Last year, the city gave a lease to a homeless encampment. Although that created some autonomy, it certainly didn't solve the problems faced by its residents.

When Sacramento changed its plan to demolish a homeless encampment on a vacant lot on Colfax Street, instead offering the homeless occupants a lease, activists and camp residents celebrated it as a win.

The first-of-its-kind deal, which allows the camp to remain in place and govern itself without city interference, was held up as a model Sacramento could replicate at future sites. Other cities, including San Jose, have said they’re considering similar models, putting the success or failure of this encampment under the microscope.

A year later, Sacramento has not managed to reproduce the concept and has no plans to. Residents of the camp, who lack electricity or running water, complain they feel forgotten. And the county district attorney, claiming the site threatens public safety, has demanded the city clear the camp or risk prosecution.

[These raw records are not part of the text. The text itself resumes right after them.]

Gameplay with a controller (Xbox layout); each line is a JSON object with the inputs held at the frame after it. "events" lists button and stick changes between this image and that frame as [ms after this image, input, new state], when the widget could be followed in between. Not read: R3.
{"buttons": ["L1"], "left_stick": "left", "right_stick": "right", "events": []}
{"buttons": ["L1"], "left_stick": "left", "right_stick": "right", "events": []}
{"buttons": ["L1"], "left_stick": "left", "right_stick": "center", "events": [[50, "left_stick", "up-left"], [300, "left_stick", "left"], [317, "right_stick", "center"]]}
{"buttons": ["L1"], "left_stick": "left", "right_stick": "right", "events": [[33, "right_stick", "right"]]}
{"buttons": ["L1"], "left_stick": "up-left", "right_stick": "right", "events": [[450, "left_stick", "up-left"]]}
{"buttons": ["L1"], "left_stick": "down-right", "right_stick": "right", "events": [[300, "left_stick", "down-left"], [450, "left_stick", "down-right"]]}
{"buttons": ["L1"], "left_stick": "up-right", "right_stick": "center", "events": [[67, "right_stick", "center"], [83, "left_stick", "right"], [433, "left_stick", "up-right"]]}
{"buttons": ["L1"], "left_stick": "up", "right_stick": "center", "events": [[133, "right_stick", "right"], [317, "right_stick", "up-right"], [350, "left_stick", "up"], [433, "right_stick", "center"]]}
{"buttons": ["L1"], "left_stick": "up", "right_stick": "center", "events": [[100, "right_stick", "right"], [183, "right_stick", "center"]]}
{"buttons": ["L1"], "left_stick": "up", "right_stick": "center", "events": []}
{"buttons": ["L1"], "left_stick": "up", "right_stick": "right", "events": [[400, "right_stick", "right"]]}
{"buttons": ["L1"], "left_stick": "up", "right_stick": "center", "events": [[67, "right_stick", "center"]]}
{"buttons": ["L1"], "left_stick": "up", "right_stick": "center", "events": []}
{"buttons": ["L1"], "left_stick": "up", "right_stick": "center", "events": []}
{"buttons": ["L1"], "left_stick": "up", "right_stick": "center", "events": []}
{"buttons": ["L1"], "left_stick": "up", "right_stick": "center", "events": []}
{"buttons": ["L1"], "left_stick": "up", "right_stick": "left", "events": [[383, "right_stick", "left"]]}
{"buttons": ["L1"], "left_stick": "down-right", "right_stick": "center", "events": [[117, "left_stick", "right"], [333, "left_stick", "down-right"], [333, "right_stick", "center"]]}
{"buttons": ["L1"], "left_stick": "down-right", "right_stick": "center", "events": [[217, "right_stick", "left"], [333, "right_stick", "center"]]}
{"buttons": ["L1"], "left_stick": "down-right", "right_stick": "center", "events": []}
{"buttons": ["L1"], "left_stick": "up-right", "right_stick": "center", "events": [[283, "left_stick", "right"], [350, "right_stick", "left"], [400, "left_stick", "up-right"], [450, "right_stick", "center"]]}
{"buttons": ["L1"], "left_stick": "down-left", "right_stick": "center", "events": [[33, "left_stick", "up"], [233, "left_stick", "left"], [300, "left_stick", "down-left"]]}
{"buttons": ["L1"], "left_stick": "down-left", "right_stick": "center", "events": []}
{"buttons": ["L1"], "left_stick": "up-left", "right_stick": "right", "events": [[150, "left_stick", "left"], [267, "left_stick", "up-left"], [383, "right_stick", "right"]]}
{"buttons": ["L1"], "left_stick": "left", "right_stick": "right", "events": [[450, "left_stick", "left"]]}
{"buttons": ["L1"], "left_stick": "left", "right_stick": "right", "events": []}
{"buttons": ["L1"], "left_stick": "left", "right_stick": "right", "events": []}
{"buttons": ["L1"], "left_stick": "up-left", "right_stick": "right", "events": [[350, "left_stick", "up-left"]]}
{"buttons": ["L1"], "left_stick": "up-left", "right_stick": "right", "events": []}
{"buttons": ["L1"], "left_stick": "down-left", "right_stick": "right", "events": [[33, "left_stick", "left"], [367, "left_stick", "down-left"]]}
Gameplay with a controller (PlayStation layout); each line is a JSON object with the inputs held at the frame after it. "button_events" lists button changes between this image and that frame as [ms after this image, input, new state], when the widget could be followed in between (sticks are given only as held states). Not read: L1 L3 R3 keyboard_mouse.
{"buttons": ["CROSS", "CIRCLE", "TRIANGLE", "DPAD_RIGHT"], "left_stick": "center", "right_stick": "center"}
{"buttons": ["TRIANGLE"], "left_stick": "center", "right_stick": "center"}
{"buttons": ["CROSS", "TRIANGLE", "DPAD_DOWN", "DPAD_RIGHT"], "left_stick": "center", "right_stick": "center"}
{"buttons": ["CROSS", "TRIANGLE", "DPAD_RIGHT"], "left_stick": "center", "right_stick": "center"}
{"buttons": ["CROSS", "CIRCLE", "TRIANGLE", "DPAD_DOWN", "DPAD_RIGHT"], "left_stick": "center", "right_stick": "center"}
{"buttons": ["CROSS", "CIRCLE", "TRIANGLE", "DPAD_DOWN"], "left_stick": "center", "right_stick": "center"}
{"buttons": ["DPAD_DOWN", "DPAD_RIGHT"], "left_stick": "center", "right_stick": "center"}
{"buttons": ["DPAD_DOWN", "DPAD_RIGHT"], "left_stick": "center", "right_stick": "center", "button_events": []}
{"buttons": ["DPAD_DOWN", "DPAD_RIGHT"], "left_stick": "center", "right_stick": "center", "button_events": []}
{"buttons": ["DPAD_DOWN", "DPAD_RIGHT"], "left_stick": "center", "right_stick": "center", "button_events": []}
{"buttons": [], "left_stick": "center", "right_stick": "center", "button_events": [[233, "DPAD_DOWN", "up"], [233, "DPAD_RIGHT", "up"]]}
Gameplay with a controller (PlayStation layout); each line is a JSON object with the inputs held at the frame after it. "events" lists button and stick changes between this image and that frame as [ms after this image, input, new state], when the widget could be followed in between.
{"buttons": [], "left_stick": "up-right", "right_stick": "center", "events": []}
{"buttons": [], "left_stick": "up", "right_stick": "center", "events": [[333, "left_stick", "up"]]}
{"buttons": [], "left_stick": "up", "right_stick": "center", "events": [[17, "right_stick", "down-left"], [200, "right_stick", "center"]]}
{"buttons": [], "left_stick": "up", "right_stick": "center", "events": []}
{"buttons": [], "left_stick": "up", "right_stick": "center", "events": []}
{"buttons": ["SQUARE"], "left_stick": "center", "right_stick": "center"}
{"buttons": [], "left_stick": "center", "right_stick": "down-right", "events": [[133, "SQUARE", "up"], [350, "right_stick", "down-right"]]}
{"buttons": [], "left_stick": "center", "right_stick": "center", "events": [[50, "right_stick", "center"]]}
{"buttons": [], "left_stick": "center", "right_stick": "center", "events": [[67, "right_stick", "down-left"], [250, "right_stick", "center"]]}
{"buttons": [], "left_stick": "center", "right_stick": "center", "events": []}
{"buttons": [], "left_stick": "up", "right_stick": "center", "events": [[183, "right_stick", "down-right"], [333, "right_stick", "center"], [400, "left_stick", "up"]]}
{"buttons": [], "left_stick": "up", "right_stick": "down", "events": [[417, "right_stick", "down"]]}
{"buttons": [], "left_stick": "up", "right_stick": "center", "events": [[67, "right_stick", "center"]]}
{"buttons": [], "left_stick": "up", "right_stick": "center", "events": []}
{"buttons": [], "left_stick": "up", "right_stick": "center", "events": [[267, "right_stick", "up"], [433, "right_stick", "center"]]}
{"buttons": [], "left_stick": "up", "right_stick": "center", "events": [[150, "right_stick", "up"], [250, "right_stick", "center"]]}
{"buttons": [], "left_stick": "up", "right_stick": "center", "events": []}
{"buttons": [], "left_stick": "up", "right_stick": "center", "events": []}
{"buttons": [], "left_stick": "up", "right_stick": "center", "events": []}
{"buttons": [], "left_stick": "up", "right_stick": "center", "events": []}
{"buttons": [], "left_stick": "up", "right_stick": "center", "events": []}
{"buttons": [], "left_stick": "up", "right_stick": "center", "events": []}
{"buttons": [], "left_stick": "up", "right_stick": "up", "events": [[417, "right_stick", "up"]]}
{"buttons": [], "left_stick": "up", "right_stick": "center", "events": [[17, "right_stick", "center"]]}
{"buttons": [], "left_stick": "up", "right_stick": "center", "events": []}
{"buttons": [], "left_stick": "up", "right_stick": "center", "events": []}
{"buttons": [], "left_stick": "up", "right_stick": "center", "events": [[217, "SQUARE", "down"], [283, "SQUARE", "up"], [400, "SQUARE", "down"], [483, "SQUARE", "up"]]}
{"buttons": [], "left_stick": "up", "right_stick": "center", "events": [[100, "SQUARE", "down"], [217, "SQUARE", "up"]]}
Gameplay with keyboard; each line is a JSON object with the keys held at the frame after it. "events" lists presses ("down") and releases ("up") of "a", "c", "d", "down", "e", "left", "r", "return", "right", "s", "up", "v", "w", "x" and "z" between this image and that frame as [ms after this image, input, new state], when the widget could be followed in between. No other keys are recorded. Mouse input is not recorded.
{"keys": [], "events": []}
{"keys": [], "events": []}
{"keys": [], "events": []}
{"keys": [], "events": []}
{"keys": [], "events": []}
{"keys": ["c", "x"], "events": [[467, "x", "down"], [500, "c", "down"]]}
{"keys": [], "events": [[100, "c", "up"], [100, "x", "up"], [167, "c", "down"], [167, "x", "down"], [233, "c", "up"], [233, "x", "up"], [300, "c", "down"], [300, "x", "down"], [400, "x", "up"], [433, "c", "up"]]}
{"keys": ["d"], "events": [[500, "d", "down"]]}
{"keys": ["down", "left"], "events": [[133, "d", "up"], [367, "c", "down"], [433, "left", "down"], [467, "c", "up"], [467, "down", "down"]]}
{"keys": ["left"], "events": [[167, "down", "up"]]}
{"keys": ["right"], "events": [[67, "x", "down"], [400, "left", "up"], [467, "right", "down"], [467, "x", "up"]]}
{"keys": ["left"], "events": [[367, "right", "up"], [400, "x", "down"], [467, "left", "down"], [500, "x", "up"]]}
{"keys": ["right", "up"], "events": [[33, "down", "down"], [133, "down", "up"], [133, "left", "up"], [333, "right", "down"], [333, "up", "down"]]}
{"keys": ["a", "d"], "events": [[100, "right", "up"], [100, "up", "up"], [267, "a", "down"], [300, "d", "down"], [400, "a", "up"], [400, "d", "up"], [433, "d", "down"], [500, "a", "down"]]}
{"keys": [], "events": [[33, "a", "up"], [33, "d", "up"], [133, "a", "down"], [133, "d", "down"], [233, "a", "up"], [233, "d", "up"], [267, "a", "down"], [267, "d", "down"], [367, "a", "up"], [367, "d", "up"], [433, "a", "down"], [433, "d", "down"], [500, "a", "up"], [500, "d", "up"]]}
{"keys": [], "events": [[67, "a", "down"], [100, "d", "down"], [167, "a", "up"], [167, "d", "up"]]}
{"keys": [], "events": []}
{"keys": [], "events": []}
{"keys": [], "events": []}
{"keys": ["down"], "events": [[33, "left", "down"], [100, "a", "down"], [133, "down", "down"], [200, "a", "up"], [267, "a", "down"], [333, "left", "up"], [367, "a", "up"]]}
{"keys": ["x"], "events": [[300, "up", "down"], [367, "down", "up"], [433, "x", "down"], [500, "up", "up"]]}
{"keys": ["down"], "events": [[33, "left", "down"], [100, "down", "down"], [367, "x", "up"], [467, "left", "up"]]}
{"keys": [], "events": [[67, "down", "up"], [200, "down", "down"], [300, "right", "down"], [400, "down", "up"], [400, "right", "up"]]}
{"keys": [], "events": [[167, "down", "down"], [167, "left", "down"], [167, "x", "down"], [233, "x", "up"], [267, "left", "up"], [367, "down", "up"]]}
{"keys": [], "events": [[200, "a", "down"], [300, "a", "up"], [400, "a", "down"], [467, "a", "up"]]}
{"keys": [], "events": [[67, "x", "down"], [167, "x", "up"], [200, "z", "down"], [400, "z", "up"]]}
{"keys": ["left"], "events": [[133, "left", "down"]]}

Those troubles highlight the logistical and ethical dilemmas that come with setting aside outdoor spaces for homeless residents to go when there aren’t enough beds indoors. And it comes at a time when officials across the state increasingly are turning to this last-ditch solution as they face mounting pressure to clear encampments away from sidewalks, parks, schools and other high-traffic public areas.

“The fact that people have a place where they can legally exist and not be threatened with arrest, not be run off and have to lose their belongings, where they can go to the bathroom with dignity, where there’s trash pickup so they don’t have to live in a place where there’s trash all over, where service providers can find them regularly and they aren’t going to lose contact with people as they work their way to housing — those are all good things,” said Eric Tars, senior policy director of the National Homelessness Law Center. “But it would be even better if they were doing them indoors.”

They Got a Lease


Camp Resolution, as the Sacramento camp is known, was started in 2022 by Sharon and Joyce Jones — a married couple in their 50s who found themselves homeless for the first time late in life. More than four-dozen people now live there, some in new-looking Bullet trailers provided by the city, and others in cars, tents and more dilapidated trailers and RVs.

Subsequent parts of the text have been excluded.